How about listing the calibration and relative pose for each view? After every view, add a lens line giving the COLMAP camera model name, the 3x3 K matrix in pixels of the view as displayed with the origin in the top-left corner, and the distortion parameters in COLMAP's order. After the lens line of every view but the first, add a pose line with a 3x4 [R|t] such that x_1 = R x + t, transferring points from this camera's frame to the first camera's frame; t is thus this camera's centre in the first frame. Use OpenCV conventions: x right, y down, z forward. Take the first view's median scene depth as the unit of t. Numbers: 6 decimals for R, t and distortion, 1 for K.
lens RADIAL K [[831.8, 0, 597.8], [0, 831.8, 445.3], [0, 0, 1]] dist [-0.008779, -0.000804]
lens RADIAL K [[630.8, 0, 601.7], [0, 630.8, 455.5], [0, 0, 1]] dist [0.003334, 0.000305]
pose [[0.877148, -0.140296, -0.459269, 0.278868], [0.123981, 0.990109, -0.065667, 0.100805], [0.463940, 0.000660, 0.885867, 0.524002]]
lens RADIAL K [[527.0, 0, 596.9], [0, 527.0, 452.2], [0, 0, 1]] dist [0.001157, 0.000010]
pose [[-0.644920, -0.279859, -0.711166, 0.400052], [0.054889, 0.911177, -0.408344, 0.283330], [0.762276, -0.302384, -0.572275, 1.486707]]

§ DIRECTIONS:
Nothing should be dropped or changed, so repeat all of the entries exactly.

§ SOLUTION:
How about listing the calibration and relative pose for each view? After every view, add a lens line giving the COLMAP camera model name, the 3x3 K matrix in pixels of the view as displayed with the origin in the top-left corner, and the distortion parameters in COLMAP's order. After the lens line of every view but the first, add a pose line with a 3x4 [R|t] such that x_1 = R x + t, transferring points from this camera's frame to the first camera's frame; t is thus this camera's centre in the first frame. Use OpenCV conventions: x right, y down, z forward. Take the first view's median scene depth as the unit of t. Numbers: 6 decimals for R, t and distortion, 1 for K.
lens RADIAL K [[831.8, 0, 597.8], [0, 831.8, 445.3], [0, 0, 1]] dist [-0.008779, -0.000804]
lens RADIAL K [[630.8, 0, 601.7], [0, 630.8, 455.5], [0, 0, 1]] dist [0.003334, 0.000305]
pose [[0.877148, -0.140296, -0.459269, 0.278868], [0.123981, 0.990109, -0.065667, 0.100805], [0.463940, 0.000660, 0.885867, 0.524002]]
lens RADIAL K [[527.0, 0, 596.9], [0, 527.0, 452.2], [0, 0, 1]] dist [0.001157, 0.000010]
pose [[-0.644920, -0.279859, -0.711166, 0.400052], [0.054889, 0.911177, -0.408344, 0.283330], [0.762276, -0.302384, -0.572275, 1.486707]]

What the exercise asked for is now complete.